Title: The Triad Trial
Author Name & Publisher: Lauren E. Mitchell (Less Than Three Press)
Publication Date & Length: November 18, 2015 – 166 pgs
Jamie and Mez are in love—with each other, and also maybe a little bit with their housemate, Beth. When one housemate dies and the last leaves with no warning, the tentative relationship between the three begins to shift.
But life and love are easier behind the safety of four walls than beyond them, and hostile coworkers and an interfering, but well-meaning succubus may be more than the triad can handle. It’s a good thing they never actually expected this to be easy.

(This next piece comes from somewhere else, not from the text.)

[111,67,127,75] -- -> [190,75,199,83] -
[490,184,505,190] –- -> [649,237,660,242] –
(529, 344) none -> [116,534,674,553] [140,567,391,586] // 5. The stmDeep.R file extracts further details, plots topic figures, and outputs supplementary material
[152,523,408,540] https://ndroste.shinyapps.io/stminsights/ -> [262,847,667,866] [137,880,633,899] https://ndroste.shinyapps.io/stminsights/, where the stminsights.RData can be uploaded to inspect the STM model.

This was a difficult book for me to review, because I liked the storyline, and the characters, but there were several choices the author made that baffled me. First, there’s the point of view. I spent many years avoiding books written in first person. I don’t know why, really. Just knew that when I cracked open a book, no matter how much I wanted to read it, when I hit that first sentence (or however long it took to get to it) and saw that “I,” I immediately put the book down. It was jarring for me. Nowadays, I’ve learned to enjoy more and more books written this way, but that comes with caveats. Obviously, this book is written in first person, otherwise I wouldn’t have waxed so irritating about it. My problem here is that the pov shifts from person to person. There are four “main” characters in the book that we hear the story from. The author does a very good job of labeling, in the chapter headings, who is narrating for that chapter. But I don’t understand why there’s a shift in the first place. It would be an excellent literary device if each character had their own distinct voice. But really, this sounds like the same narrator from a different viewpoint. The pov switch was different, but could have been done in a way that was much more captivating.
The next thing I wasn’t sure about was Audrey’s character. I don’t understand why she was made a paranormal. It didn’t really add much to the story, because the only people who knew what she was were the other paranormals she dated, and herself. It may have explained her motivations for the things she did in the story, but it never really affected the story. So I feel that this was either a misfire, or a missed opportunity. And I’m not even sure all the deaths were integral to the story the author was telling. It seemed just to spread the focus more, making the book more a meandering journey, like Mitchell was trying to incorporate too many elements at the same time.
The last thing that made me think hard about my rating was actually the lack of sex in the story. I’m not saying that I needed blow-by-blow descriptions of sex scenes. But truthfully, I couldn’t tell when they moved their relationships into sexual ones. That’s a pretty core plot point when you’re talking about a polyamorous relationship. The whole start of sex between Beth and the two in the established relationship, Mez and Jamie, whether singly or all of them together, was very ambiguous, and it made it difficult to understand where relationship strains were happening in regards to attention and jealousy. I feel that this again was something skipped over by the author.
All in all, I enjoyed the story. I just feel it could have been better if it were more focused on how the three principles integrated their lives and feelings together into a working whole.